Claramente, el turismo es una excelente oportunidad para darse a conocer, generar lazos y mostrarse al mundo. Veo con agrado que en nuestras ciudades se están abriendo nuevos espacios, ampliando posibilidades, entregando formación y generandoredes. Sin embargo, para que cada nueva política se traduzca en beneficios reales para toda la comunidad, es fundamental tener presente lo que significa e implica el turismo responsable.

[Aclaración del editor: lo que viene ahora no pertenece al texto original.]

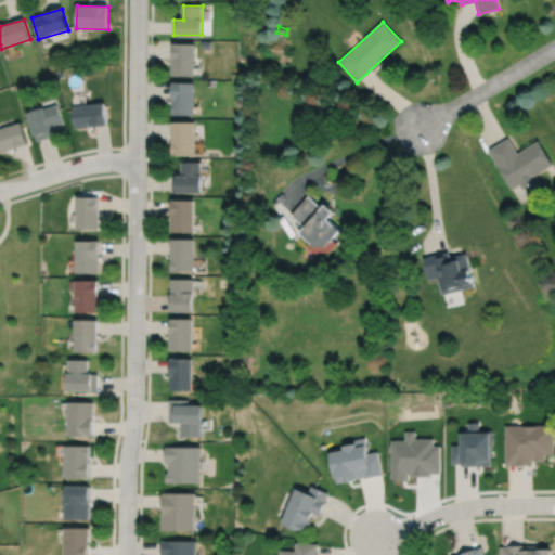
[(171,42),(171,75),(194,75),(194,42),(171,42)]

Hace un par de años, en Ciudad del Cabo, se realizó un encuentro entre veinte países de África y Europa. En él se vio que el turismo responsable involucra a la población local en las decisiones que afectan a sus vidas y a sus oportunidades; contribuye positivamente a la conservación del patrimonio natural y cultural y al mantenimiento de la diversidad mundial; ofrece experiencias más agradables a los turistas, y contribuye al orgullo y a la confianza local…
Cada verano recibimos a miles de turistas en nuestra región y eso nos convierte en dueños de casa, pero también podemos ser visita. Queremos sentirnos acogidos, seguros y bienvenidos ¿no? Lógico. Entonces, no está demás poner atención y reflexionar sobre nuestra responsabilidad en esta materia.